### Try it
Copy out all of the data below with no alterations.

### Input material
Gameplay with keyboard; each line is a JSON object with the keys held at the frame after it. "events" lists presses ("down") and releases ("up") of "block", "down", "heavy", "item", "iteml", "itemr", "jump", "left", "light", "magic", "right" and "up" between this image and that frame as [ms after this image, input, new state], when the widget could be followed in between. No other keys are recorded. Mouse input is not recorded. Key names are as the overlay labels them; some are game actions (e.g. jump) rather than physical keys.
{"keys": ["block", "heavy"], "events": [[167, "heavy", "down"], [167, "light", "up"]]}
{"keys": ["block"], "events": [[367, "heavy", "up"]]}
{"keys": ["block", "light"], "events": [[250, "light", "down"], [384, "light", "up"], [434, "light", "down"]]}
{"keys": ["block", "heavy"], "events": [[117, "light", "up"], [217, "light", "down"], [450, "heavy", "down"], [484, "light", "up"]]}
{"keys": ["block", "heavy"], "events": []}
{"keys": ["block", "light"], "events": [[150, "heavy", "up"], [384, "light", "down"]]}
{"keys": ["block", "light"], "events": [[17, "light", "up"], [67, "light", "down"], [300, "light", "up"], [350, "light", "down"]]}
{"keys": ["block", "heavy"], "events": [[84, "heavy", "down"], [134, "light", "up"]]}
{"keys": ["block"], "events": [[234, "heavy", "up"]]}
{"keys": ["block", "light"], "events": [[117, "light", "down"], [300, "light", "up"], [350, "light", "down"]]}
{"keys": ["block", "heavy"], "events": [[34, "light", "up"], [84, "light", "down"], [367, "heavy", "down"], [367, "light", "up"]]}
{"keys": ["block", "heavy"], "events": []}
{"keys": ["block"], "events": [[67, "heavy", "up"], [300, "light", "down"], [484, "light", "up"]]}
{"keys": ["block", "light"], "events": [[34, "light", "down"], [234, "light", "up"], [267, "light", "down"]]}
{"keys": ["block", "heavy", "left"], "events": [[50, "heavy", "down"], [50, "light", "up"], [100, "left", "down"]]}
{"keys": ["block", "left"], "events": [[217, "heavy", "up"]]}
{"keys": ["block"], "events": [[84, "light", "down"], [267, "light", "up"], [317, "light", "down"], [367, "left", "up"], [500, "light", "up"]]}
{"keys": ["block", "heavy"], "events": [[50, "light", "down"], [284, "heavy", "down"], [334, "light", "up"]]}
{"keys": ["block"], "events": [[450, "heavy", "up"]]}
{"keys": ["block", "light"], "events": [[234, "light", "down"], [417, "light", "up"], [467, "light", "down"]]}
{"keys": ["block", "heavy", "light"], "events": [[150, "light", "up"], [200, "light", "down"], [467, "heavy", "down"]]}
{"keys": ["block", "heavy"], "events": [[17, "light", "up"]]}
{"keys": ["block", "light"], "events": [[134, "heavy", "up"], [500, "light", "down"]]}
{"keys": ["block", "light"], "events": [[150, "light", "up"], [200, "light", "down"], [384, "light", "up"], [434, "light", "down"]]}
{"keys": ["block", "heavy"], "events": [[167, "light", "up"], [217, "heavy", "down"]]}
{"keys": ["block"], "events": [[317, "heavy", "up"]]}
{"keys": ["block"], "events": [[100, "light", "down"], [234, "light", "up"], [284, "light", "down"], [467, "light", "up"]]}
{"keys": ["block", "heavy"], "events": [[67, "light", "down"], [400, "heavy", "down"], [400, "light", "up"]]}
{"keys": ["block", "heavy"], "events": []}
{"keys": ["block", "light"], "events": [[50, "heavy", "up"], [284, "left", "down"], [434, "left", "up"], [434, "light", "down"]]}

### Reply to the task
Gameplay with keyboard; each line is a JSON object with the keys held at the frame after it. "events" lists presses ("down") and releases ("up") of "block", "down", "heavy", "item", "iteml", "itemr", "jump", "left", "light", "magic", "right" and "up" between this image and that frame as [ms after this image, input, new state], when the widget could be followed in between. No other keys are recorded. Mouse input is not recorded. Key names are as the overlay labels them; some are game actions (e.g. jump) rather than physical keys.
{"keys": ["block", "heavy"], "events": [[167, "heavy", "down"], [167, "light", "up"]]}
{"keys": ["block"], "events": [[367, "heavy", "up"]]}
{"keys": ["block", "light"], "events": [[250, "light", "down"], [384, "light", "up"], [434, "light", "down"]]}
{"keys": ["block", "heavy"], "events": [[117, "light", "up"], [217, "light", "down"], [450, "heavy", "down"], [484, "light", "up"]]}
{"keys": ["block", "heavy"], "events": []}
{"keys": ["block", "light"], "events": [[150, "heavy", "up"], [384, "light", "down"]]}
{"keys": ["block", "light"], "events": [[17, "light", "up"], [67, "light", "down"], [300, "light", "up"], [350, "light", "down"]]}
{"keys": ["block", "heavy"], "events": [[84, "heavy", "down"], [134, "light", "up"]]}
{"keys": ["block"], "events": [[234, "heavy", "up"]]}
{"keys": ["block", "light"], "events": [[117, "light", "down"], [300, "light", "up"], [350, "light", "down"]]}
{"keys": ["block", "heavy"], "events": [[34, "light", "up"], [84, "light", "down"], [367, "heavy", "down"], [367, "light", "up"]]}
{"keys": ["block", "heavy"], "events": []}
{"keys": ["block"], "events": [[67, "heavy", "up"], [300, "light", "down"], [484, "light", "up"]]}
{"keys": ["block", "light"], "events": [[34, "light", "down"], [234, "light", "up"], [267, "light", "down"]]}
{"keys": ["block", "heavy", "left"], "events": [[50, "heavy", "down"], [50, "light", "up"], [100, "left", "down"]]}
{"keys": ["block", "left"], "events": [[217, "heavy", "up"]]}
{"keys": ["block"], "events": [[84, "light", "down"], [267, "light", "up"], [317, "light", "down"], [367, "left", "up"], [500, "light", "up"]]}
{"keys": ["block", "heavy"], "events": [[50, "light", "down"], [284, "heavy", "down"], [334, "light", "up"]]}
{"keys": ["block"], "events": [[450, "heavy", "up"]]}
{"keys": ["block", "light"], "events": [[234, "light", "down"], [417, "light", "up"], [467, "light", "down"]]}
{"keys": ["block", "heavy", "light"], "events": [[150, "light", "up"], [200, "light", "down"], [467, "heavy", "down"]]}
{"keys": ["block", "heavy"], "events": [[17, "light", "up"]]}
{"keys": ["block", "light"], "events": [[134, "heavy", "up"], [500, "light", "down"]]}
{"keys": ["block", "light"], "events": [[150, "light", "up"], [200, "light", "down"], [384, "light", "up"], [434, "light", "down"]]}
{"keys": ["block", "heavy"], "events": [[167, "light", "up"], [217, "heavy", "down"]]}
{"keys": ["block"], "events": [[317, "heavy", "up"]]}
{"keys": ["block"], "events": [[100, "light", "down"], [234, "light", "up"], [284, "light", "down"], [467, "light", "up"]]}
{"keys": ["block", "heavy"], "events": [[67, "light", "down"], [400, "heavy", "down"], [400, "light", "up"]]}
{"keys": ["block", "heavy"], "events": []}
{"keys": ["block", "light"], "events": [[50, "heavy", "up"], [284, "left", "down"], [434, "left", "up"], [434, "light", "down"]]}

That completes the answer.